Levantamento feito por 70% dos empresários das micro e pequenas empresas do Brasil aponta que o faturamento aumentar no trimestre que abrange os meses de setembro, outubro e novembro. Segundo levantamento feito pelo Serviço de Apoio às Micro e Pequenas Empresas de São Paulo (Sebrae-SP), em parceria com a Fundação Instituto de Pesquisas Econômicas (Fipe), o comércio é o setor mais otimista, com 74% acreditando na melhora. Em seguida aparecem indústria (68%), construção civil (65%) e serviços (64%). O levantamento foi feito entre 5.600 empresas do Brasil inteiro.
Quando analisadas as cinco regiões do País, o Nordeste aparece com as melhores perspectivas, com 80% de suas micro e pequenas empresas acreditando que aumentarão o faturamento. Logo depois vem o Centro-Oeste com 73%, Norte com 71%, Sul com 69% e Sudeste com 66%.
Quando avaliado o faturamento real, o índice mostra que em agosto, 28% das micro e pequenas empresas registraram elevação. Entre as que tiveram maior crescimento, aparecem as empresas de pequeno porte com 38%. As micro e pequenas empresas individuais apresentaram elevação de 26%. O destaque fica por conta do setor de serviços com 28% e, por região, o Sul (32%).
Com relação ao emprego, a pesquisa mostra que 27% têm expectativa de contratar no trimestre em questão.

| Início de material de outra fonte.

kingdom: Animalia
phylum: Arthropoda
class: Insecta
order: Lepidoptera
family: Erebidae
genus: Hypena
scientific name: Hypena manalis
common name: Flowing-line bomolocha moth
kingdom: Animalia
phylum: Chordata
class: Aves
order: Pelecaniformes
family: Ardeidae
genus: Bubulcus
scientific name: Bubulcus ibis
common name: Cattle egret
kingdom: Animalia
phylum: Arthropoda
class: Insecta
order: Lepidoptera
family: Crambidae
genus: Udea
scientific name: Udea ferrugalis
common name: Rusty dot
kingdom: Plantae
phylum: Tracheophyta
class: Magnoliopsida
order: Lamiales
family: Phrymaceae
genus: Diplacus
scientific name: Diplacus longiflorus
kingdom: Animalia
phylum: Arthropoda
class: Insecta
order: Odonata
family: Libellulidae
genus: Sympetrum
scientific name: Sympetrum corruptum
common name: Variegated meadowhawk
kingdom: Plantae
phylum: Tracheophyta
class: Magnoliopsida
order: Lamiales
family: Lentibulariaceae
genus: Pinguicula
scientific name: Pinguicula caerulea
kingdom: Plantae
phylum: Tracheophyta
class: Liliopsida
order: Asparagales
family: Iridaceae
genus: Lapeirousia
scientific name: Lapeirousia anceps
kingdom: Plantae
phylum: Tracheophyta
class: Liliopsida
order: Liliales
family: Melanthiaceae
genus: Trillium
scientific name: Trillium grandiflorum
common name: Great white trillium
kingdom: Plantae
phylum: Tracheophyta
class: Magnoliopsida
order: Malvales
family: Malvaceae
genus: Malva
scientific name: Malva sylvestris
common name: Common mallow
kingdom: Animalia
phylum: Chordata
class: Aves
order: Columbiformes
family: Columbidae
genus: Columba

O otimismo é maior na construção civil, com 34% das empresas planejando abrir novas vagas. Com relação ao tamanho, as que pretendem contratar mais são as empresas de pequeno porte, com 38%. Os empresários do Centro-Oeste mostraram-se mais otimistas com relação a isso.
No mês de agosto, 8% das micro e pequenas empresas contrataram mais. Por separação de porte, 17% eram pequenas, 8% microempresas e 6% microempresas individuais. Entre os setores de destaque estão construção civil (10%), serviços (9%), indústria (8%) e comércio (6%). As regiões onde o emprego mais cresceu em agosto foram Norte (9%), seguido de Nordeste e Sudeste (8%).
Segundo o presidente do Sebrae, Luiz Barreto, os números devem-se a uma resposta melhor da economia a partir de agora, com vários indicativos de melhorias e o otimismo do consumidor. Barreto disse que o segmento de micro e pequenas empresas tem sofrido menos do que as grandes empresas porque são menos dependentes do mercado internacional.